Figure out how to marry those lived experiences with some skill that you have. Those skills don’t have to be academic or what you’d learn in school. They won’t even necessarily be skills that people think of as skills. If you’re someone who is an artist or if you worked in a warehouse moving boxes, or if you work as a professor or a student- whatever it is you wind up doing, you pick up abilities in how you spend your time, even if it’s just being really good at social media for example. You could also be a good orator. The key is to connect your lived experience with what you’re able to share with the world in terms of your abilities.
If you’re a welder or a carpenter and you take your lived experiences and combine those things, you could become a fantastic mentor and advocate for unions, and create space for young people and underrepresented communities to play a role in labor in organizing. We look at people in the trades and often don’t think of them as political actors, but they actually have an incredible influence by combining their insights on how people experience the world with the skills they have to open up new doors for people who might not have those doors opened otherwise.

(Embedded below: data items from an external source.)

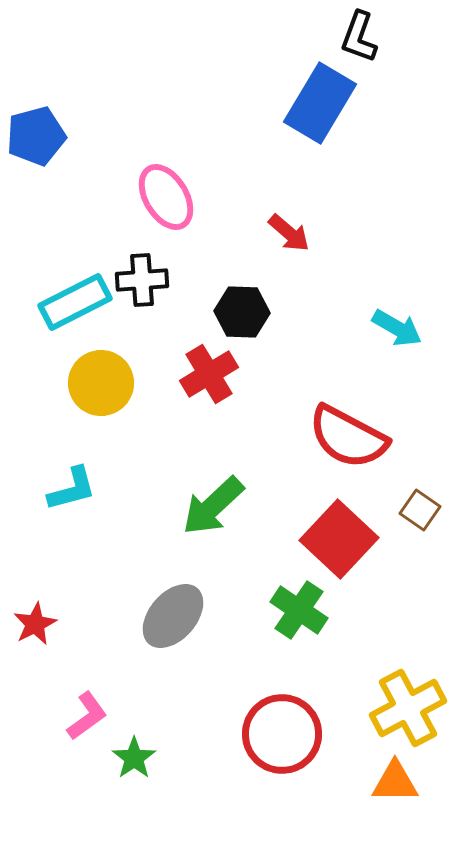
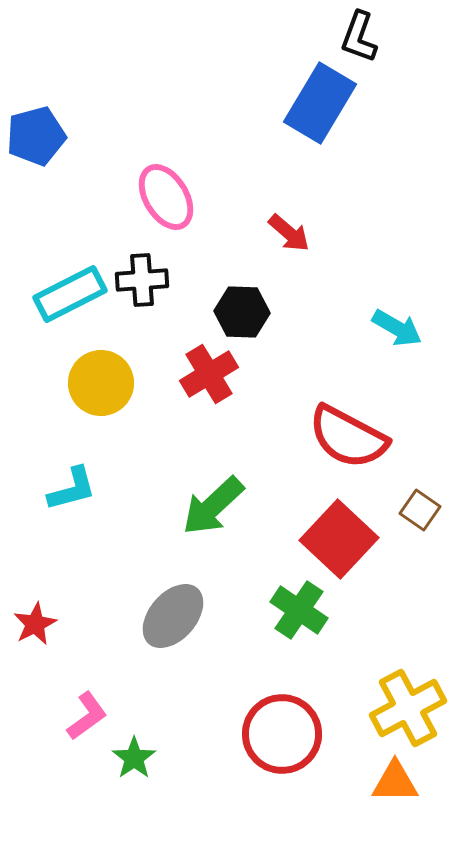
cyan rectangle: moved 5 px left, 8 px up
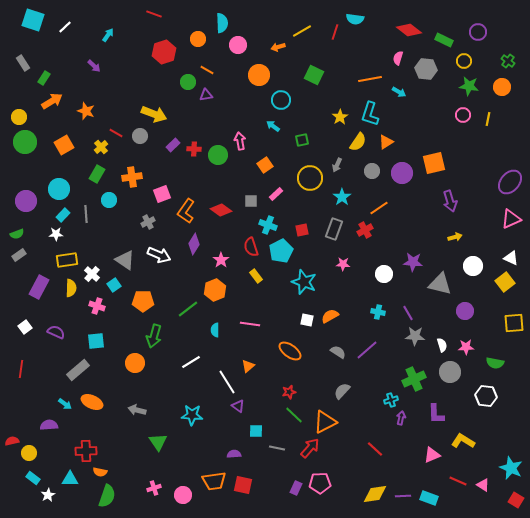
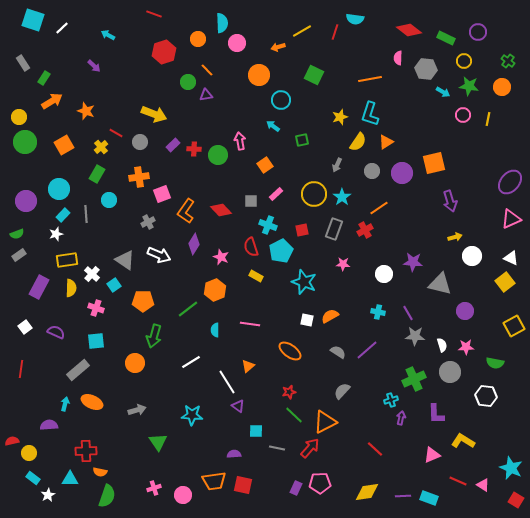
white line at (65, 27): moved 3 px left, 1 px down
cyan arrow at (108, 35): rotated 96 degrees counterclockwise
green rectangle at (444, 40): moved 2 px right, 2 px up
pink circle at (238, 45): moved 1 px left, 2 px up
pink semicircle at (398, 58): rotated 16 degrees counterclockwise
orange line at (207, 70): rotated 16 degrees clockwise
cyan arrow at (399, 92): moved 44 px right
yellow star at (340, 117): rotated 14 degrees clockwise
gray circle at (140, 136): moved 6 px down
orange cross at (132, 177): moved 7 px right
yellow circle at (310, 178): moved 4 px right, 16 px down
red diamond at (221, 210): rotated 10 degrees clockwise
white star at (56, 234): rotated 16 degrees counterclockwise
pink star at (221, 260): moved 3 px up; rotated 14 degrees counterclockwise
white circle at (473, 266): moved 1 px left, 10 px up
yellow rectangle at (256, 276): rotated 24 degrees counterclockwise
pink cross at (97, 306): moved 1 px left, 2 px down
yellow square at (514, 323): moved 3 px down; rotated 25 degrees counterclockwise
cyan arrow at (65, 404): rotated 112 degrees counterclockwise
gray arrow at (137, 410): rotated 150 degrees clockwise
yellow diamond at (375, 494): moved 8 px left, 2 px up
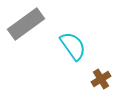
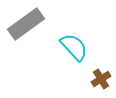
cyan semicircle: moved 1 px right, 1 px down; rotated 8 degrees counterclockwise
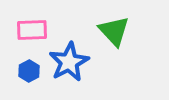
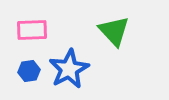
blue star: moved 7 px down
blue hexagon: rotated 20 degrees clockwise
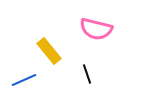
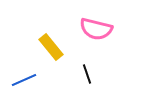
yellow rectangle: moved 2 px right, 4 px up
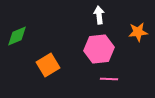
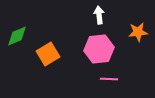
orange square: moved 11 px up
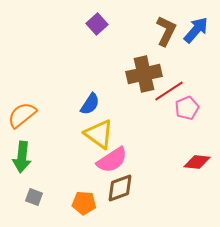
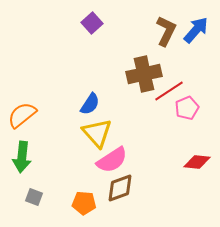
purple square: moved 5 px left, 1 px up
yellow triangle: moved 2 px left, 1 px up; rotated 12 degrees clockwise
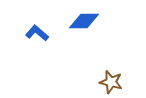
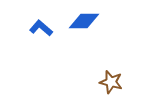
blue L-shape: moved 4 px right, 5 px up
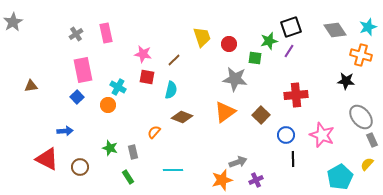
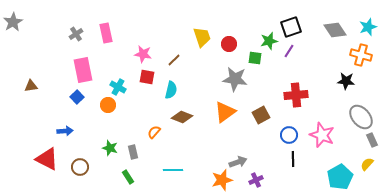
brown square at (261, 115): rotated 18 degrees clockwise
blue circle at (286, 135): moved 3 px right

The place we want to get to is that we’ve woven in the experiences of a diverse range of people in our society into the way our society functions, without leaving lived experiences on the margin where people don’t have a choice about being invited in or not. We want to get to a point where we make a choice and talk about life but it’s actually just baked into life itself.
What was your favorite part of writing the book and the process of putting it all together?
My favorite part was probably going to Belgium and doing the research on the ground there because the other parts of the book are so personal and weren’t the easiest to write. I really liked going to Belgium for the research though because I felt like there was a chance to take my personal insights and research, applying it to a place I’ve had little knowledge or experience, focusing on the similarities between people who might perceive themselves or be viewed by others as very different from each other.
I’m a big believer in trying to tell stories in a way that encourage empathy and action, so that you’ll want to see how relatable someone’s life is to your own, but what action could you take to make society better for yourself but also others at the same time. Belgium was where I got to think of these experiences and issues outside of myself. We sometimes want to believe that we and our issues are so unique that it’s hard for other people to understand us.
We do have problems in Brampton, Toronto, Canada, the United States and North America. But that doesn’t mean it’s so hard for other people to understand those problems, nor is it so hard for us to understand problems that people on the other side of the Atlantic might have. That part of the book pushes me to think differently and I hope that it does the same for others.